If you’re like me and you spent good money on SAT prep classes for your child and you came away unsure about whether or not it was a good thing, know this: any preparation and practice for the SAT or ACT tests is a good thing. But do those SAT prep classes and programs really help students get fundamentally better or do they only help them perform somewhat better on that exam day?
I’ve been asking everyone I can about what it takes to innately improve SAT scores, and those answers are guesses at best. Practice, practice, practice is the rule. Not very scientific. But neither is any other solution out there. The best we can tell, student improvement comes from more careful and more practiced reading of SAT / ACT questions themselves, and not just from vocabulary or math practice. That helps, of course. But without understanding the questions as fully as possible, without the most comprehension of the questions and the information conveyed, there is no improvement beyond just knowing the answer, which, of course, is memorization and not skill — and skill is what these tests are designed to measure.
At The A+ Club we call this “Question Attack.” In the work we have done with our SAT tutoring students, we have seen some nice gains in scores. Our tutors, either high-level college students or high school teachers, work with students to address their question comprehension. Doesn’t matter if it’s math or verbal — it’s understanding the question, getting information from it is crucial for better performance. Reading can be improved upon, so reading questions more strenuously is a matter of confidence, focus, and practice.

▸ TO-DO LIST
**1.** According to the SAT prep text, who are The A+ Club's tutors?
**2.** From the SAT prep text, reproduce the passage that begins with the words "At The A+ Club" and ends after the words "focus, and practice.".

▸ MATERIAL SUPPLIED
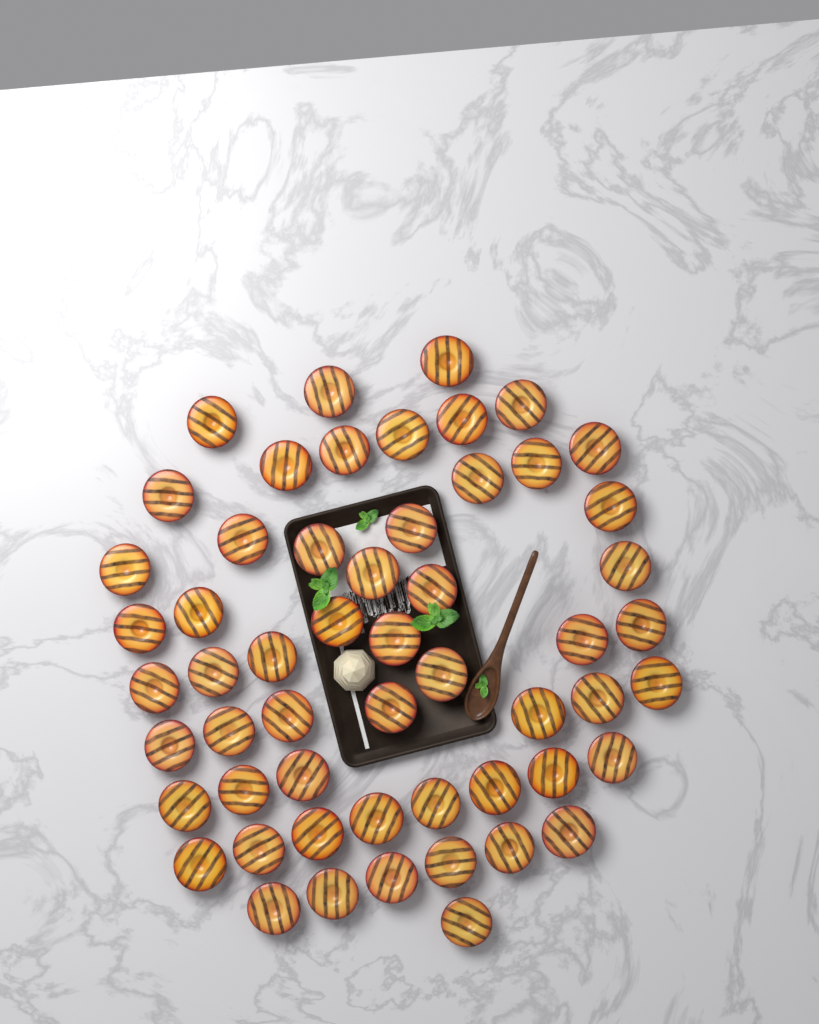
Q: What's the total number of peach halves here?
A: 55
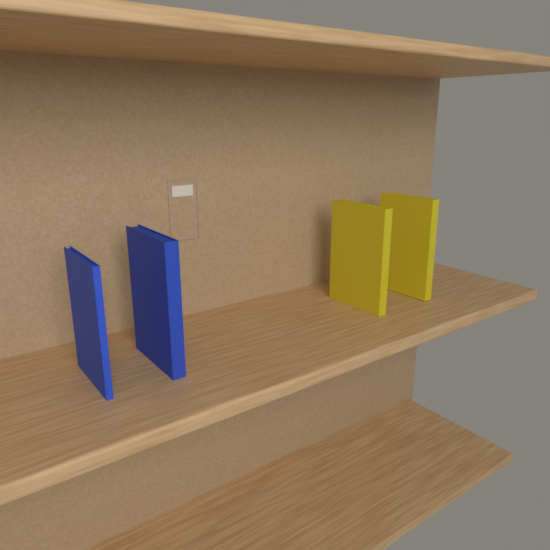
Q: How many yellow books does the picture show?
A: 2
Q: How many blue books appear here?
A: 2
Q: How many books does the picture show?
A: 4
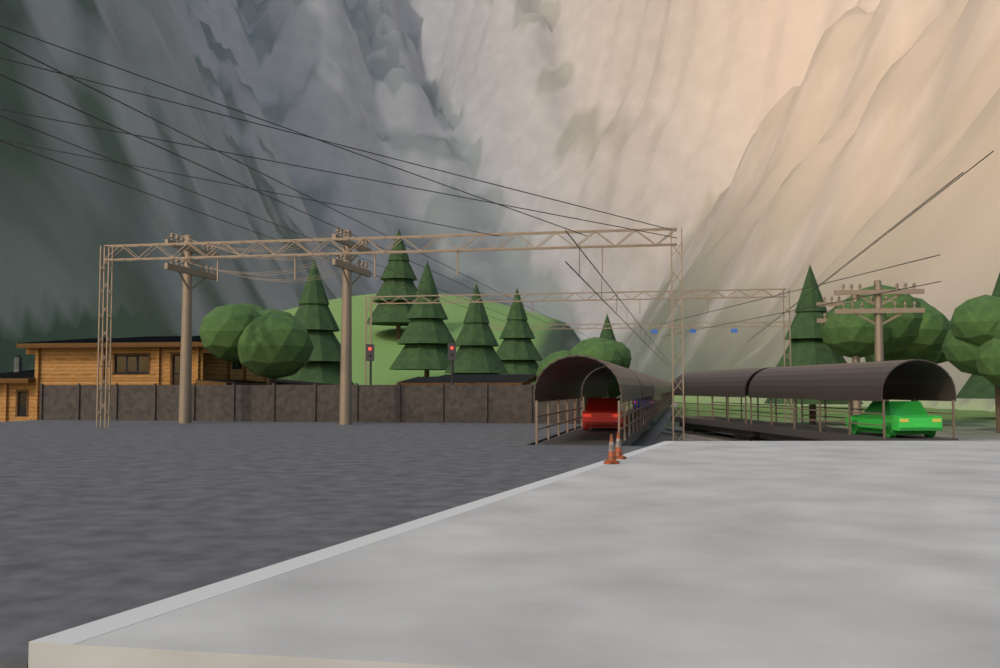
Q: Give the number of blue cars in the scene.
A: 1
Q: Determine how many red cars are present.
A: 1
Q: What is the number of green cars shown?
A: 1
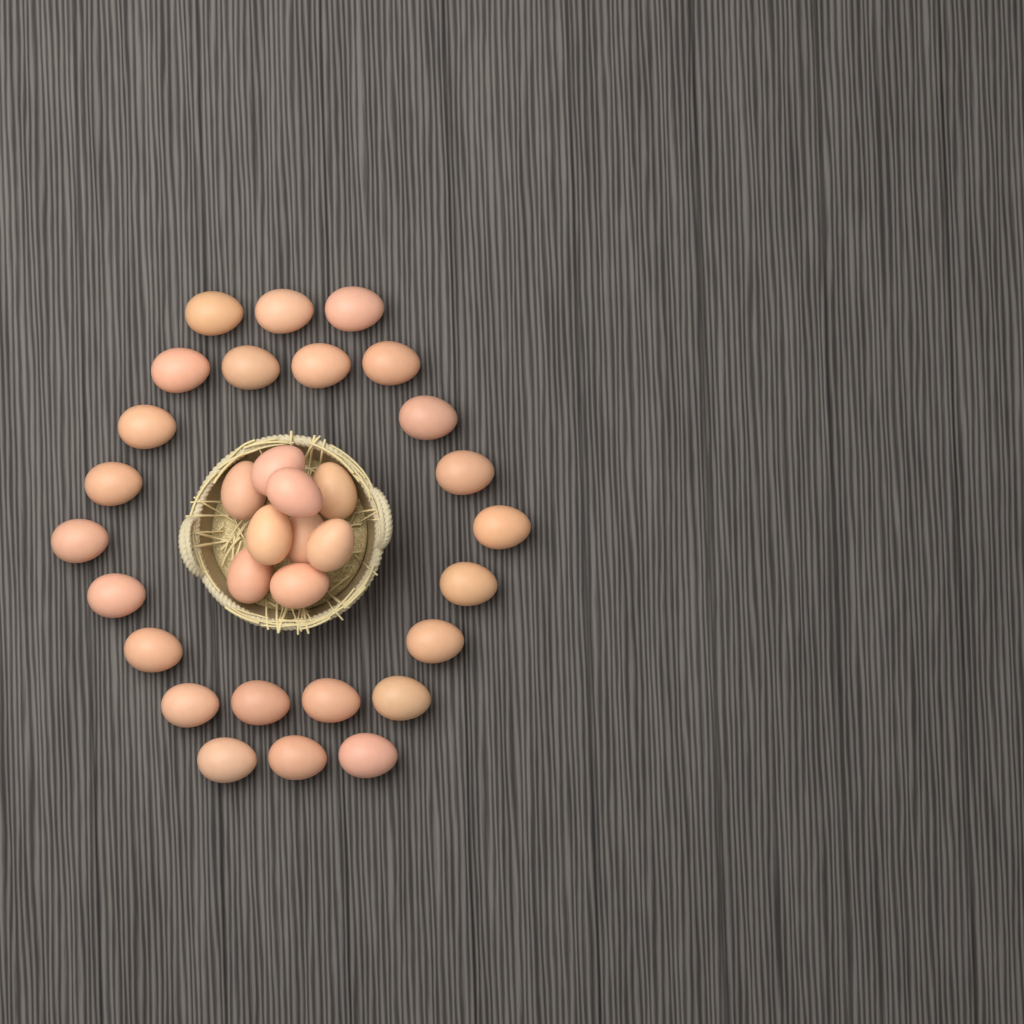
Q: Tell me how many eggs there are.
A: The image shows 33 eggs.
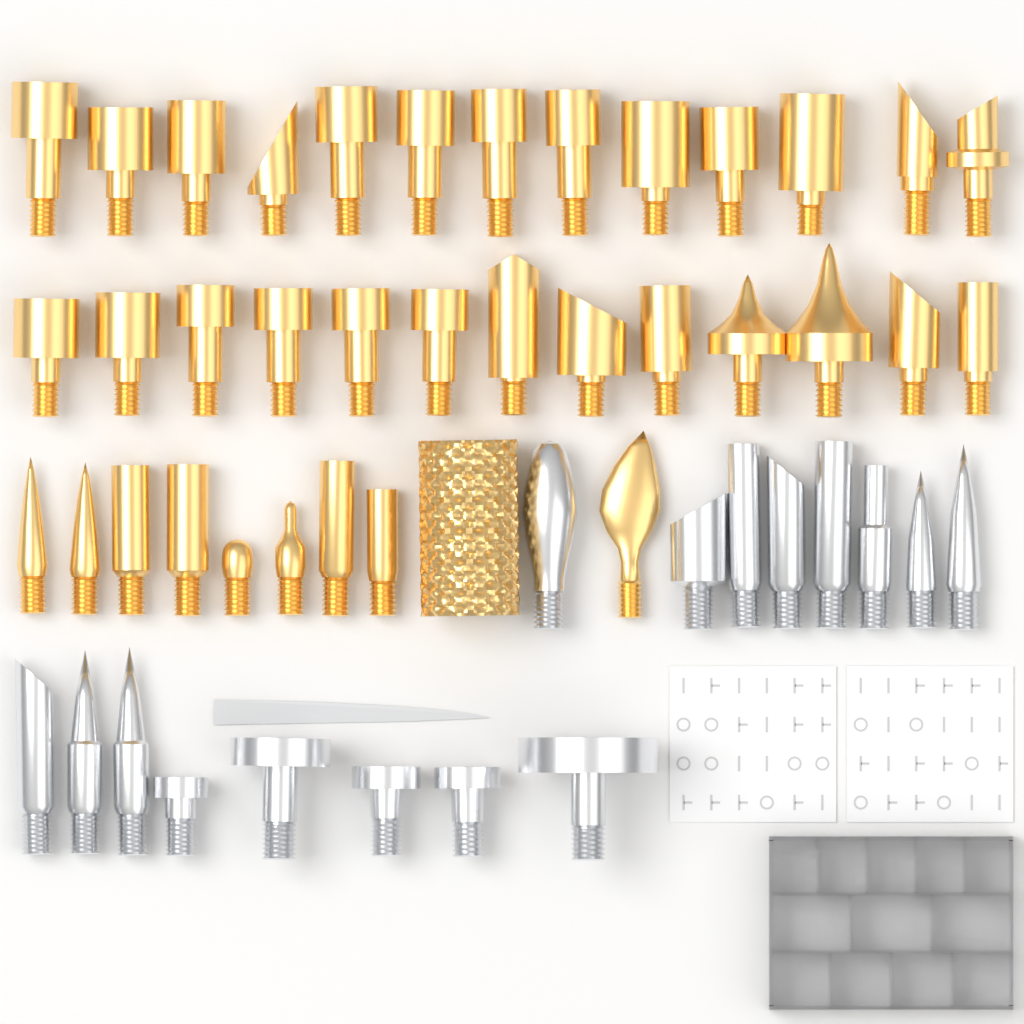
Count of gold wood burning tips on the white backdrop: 36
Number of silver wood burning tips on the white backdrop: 16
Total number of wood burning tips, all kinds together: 52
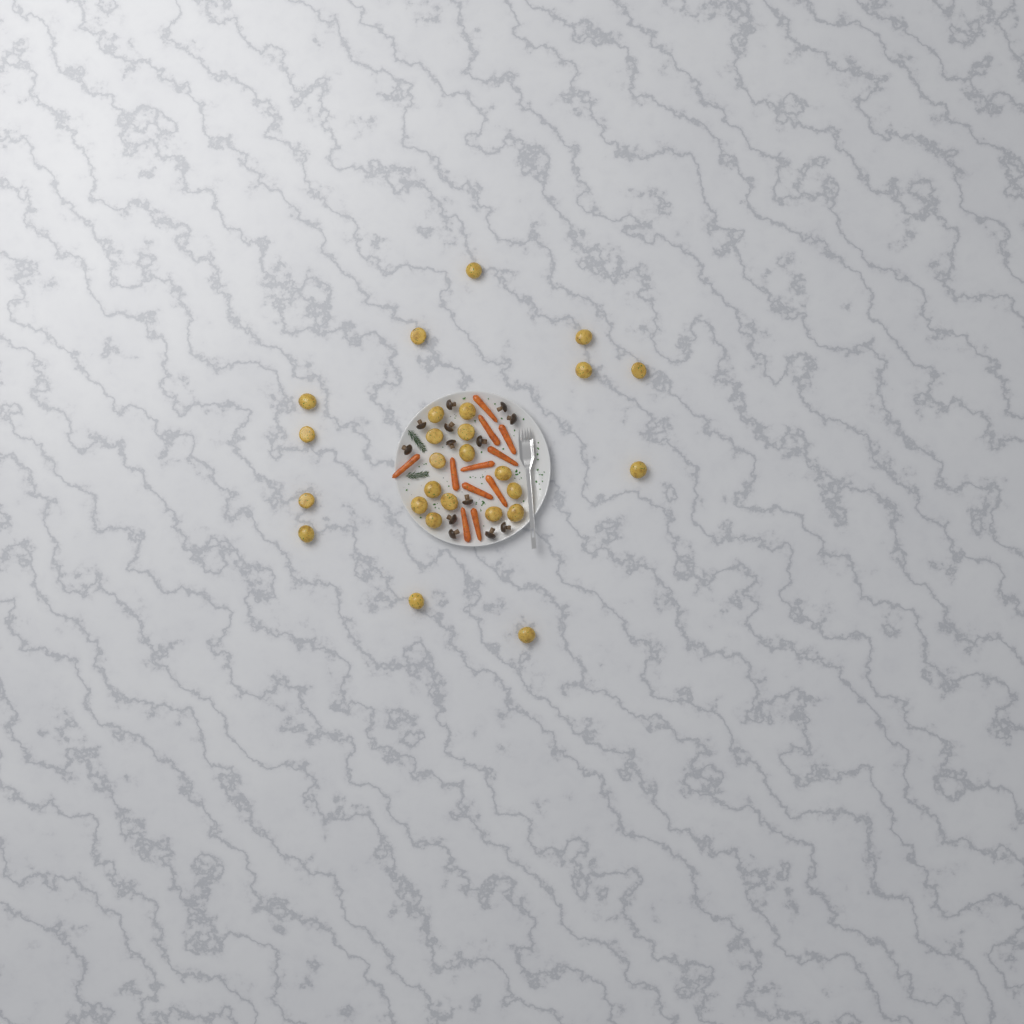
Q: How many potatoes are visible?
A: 26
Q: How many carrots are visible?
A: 11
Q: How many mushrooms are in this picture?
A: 13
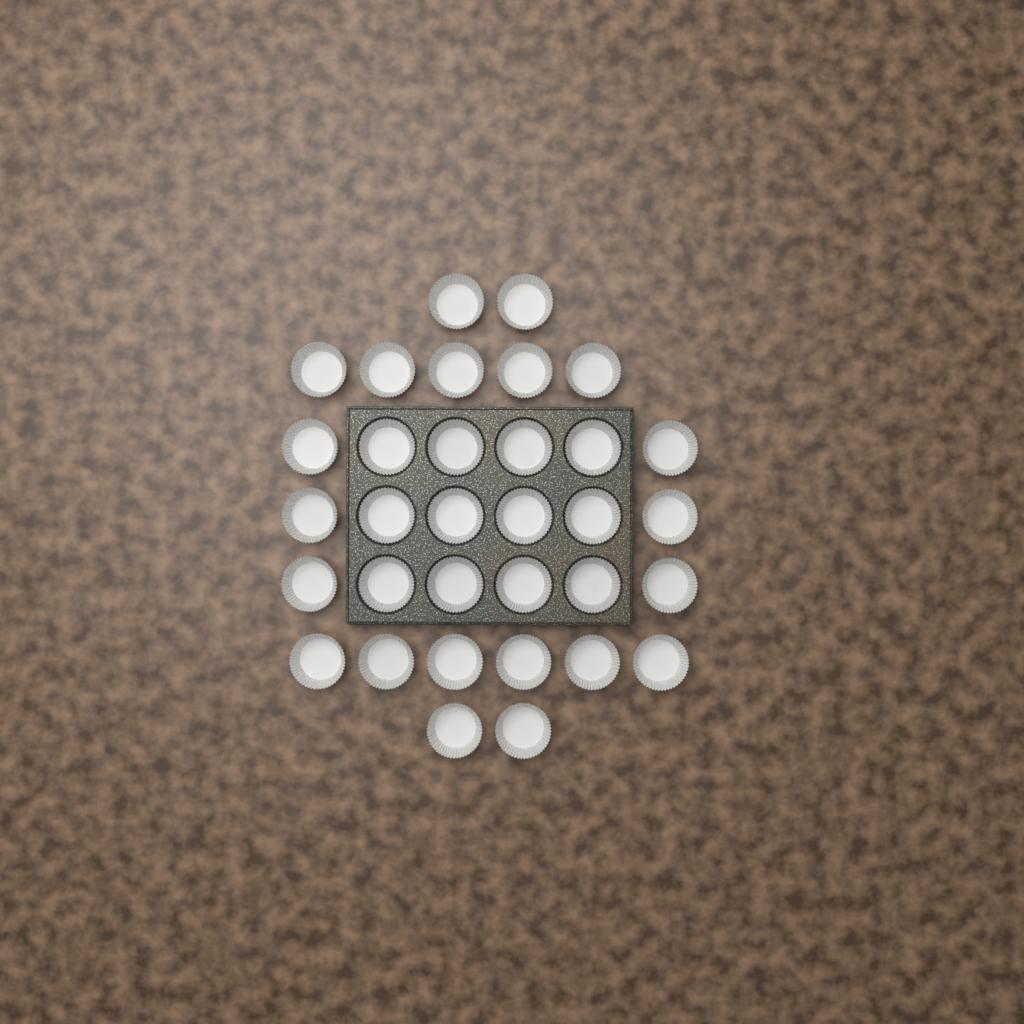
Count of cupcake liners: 33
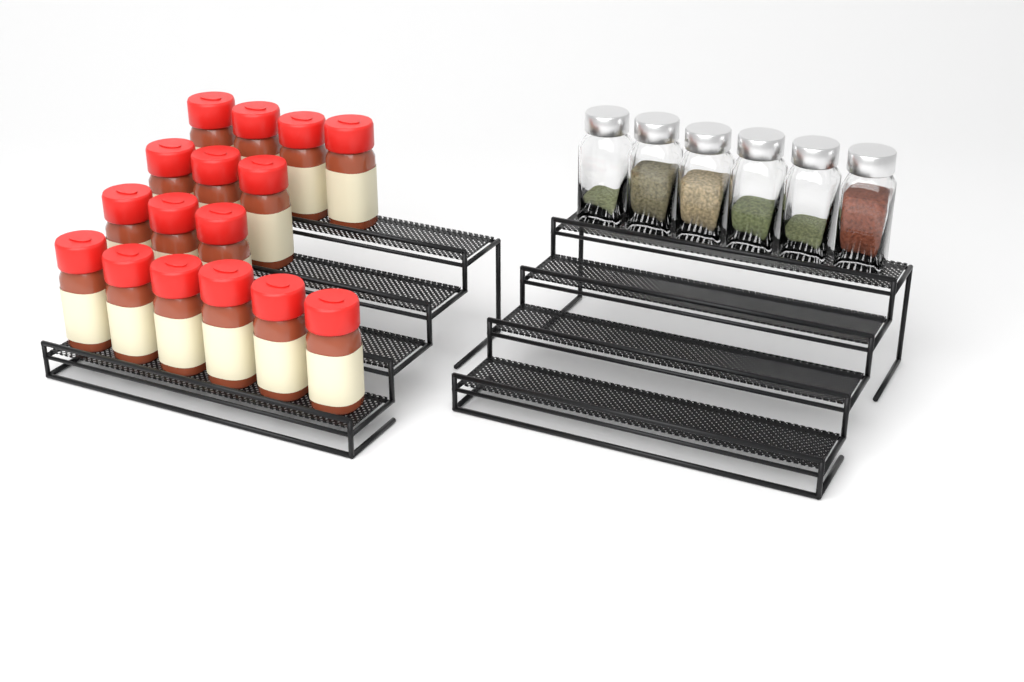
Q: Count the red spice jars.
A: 16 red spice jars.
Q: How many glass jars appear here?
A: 6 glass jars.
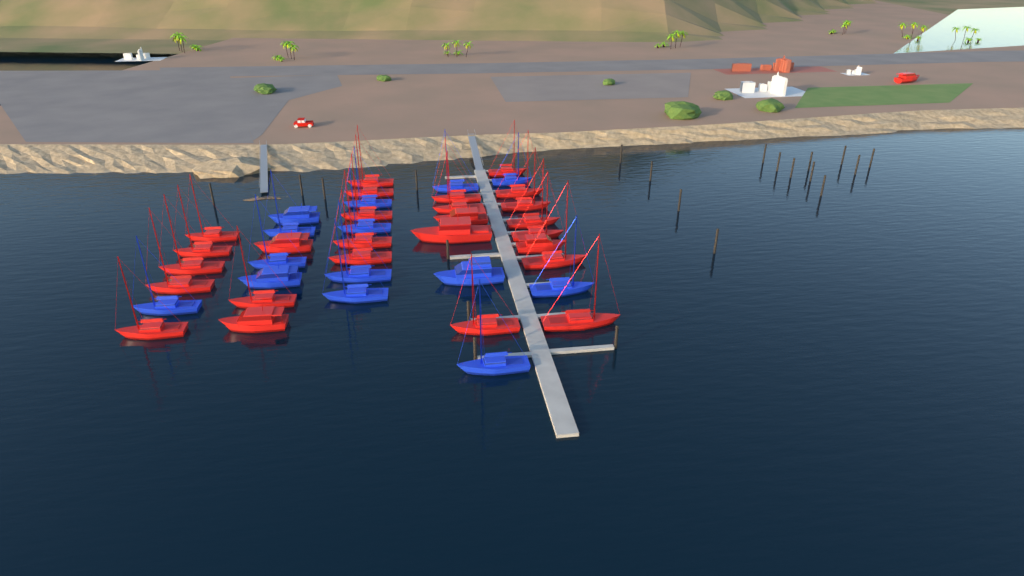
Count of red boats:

▸ RESULTS OF THE EXERCISE
**1.** They are either high-level college students or high school teachers.

**2.**
At The A+ Club we call this “Question Attack.” In the work we have done with our SAT tutoring students, we have seen some nice gains in scores. Our tutors, either high-level college students or high school teachers, work with students to address their question comprehension. Doesn’t matter if it’s math or verbal — it’s understanding the question, getting information from it is crucial for better performance. Reading can be improved upon, so reading questions more strenuously is a matter of confidence, focus, and practice.